[WORK INSTRUCTIONS]
• a. Reproduce the portion of the co-worker friendship post from "Anyway One of" up to and including "friends should be...".
• b. Using the co-worker friendship post, answer each item on its own line:
(i) For about how many years has the co-worker been working there?
(ii) What did the writer support him through?
(iii) What type of relationship did the counselor suggest?
• c. Write the next part of the co-worker friendship post, picking up after its final sentence.

First of all background information: I'm Female, most of my friends online and irl are male. I don't have a lot of friends irl, I don't want them, I've had many use me and so on and I really prefer by choice to have a few very good friends as opposed to a lot of acquaintances. Online ofc its easier to get rid of someone if they treat you bad so you know..

Anyway One of my few very good friends is my co-worker. He's male, there is only one other female that works here. So he and I have been friends for a few years. He's been working with me for about 5 years now. I've been here for about 6 and a half. We went to college together, although we didn't really speak much then. (Small private college) so we have that familiarity of having seen the other around and knowing of them.

Ok getting to the point. I own my own house, he comes and helps me fix stuff, and other things I can't do as easily as he can. I was there for him as support when he went through a divorce, he's there for me in my current problems. You know, how friends should be...

Anyway so I was talking to my counselor and I told her, I think that he might like me. (as in other than friend feelings) and she seemed really happy about this. Excited she said "i knew it" apparently based on other things I had said, and then she went so far as to suggest we have a friends with benefits relationship.

[GIVEN MATERIAL]
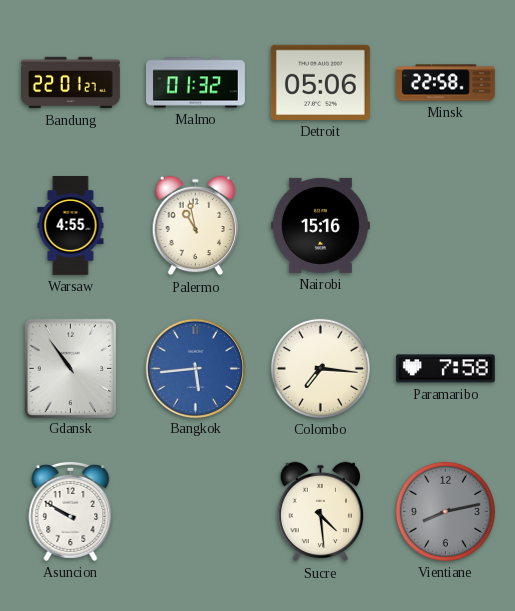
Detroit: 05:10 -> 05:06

[TASK-BY-TASK OUTPUTS]
• a.
Anyway One of my few very good friends is my co-worker. He's male, there is only one other female that works here. So he and I have been friends for a few years. He's been working with me for about 5 years now. I've been here for about 6 and a half. We went to college together, although we didn't really speak much then. (Small private college) so we have that familiarity of having seen the other around and knowing of them.

Ok getting to the point. I own my own house, he comes and helps me fix stuff, and other things I can't do as easily as he can. I was there for him as support when he went through a divorce, he's there for me in my current problems. You know, how friends should be...

• b.
(i) About 5 years.
(ii) A divorce.
(iii) A friends with benefits relationship.

• c.
This was last week. I guess since then I feel in shock. Like... w t f? When she mentioned we should have a relationship I pointed out the obvious: 1. dating your coworker is really bad. 2. we don't agree on some fundamental relationship issues (he's very Christian and I don't think I could handle his views on the male and female roles in relationships) which is when she suggested this benefits thing..

So.. I'm disturbed by this, its bothering me a lot. I'm sure that I'm not disturbed because I secretly want this. Not at all. What bothers me, is what sort of impression am I giving? If she thinks I have feelings for him, am I being.. uh.. nice? Should I just make sure not to mention him again. I mean she's a professional so she might see something I don't but honestly I dont want her to see something not there.

Also importantly what sort of impression am I giving him? I don't want him to think I like him or have feelings for him in that way, when what I really want and enjoy is the friendship we have now. I don't want more or less.

So Guys... How can I make sure Im not giving off the wrong vibe?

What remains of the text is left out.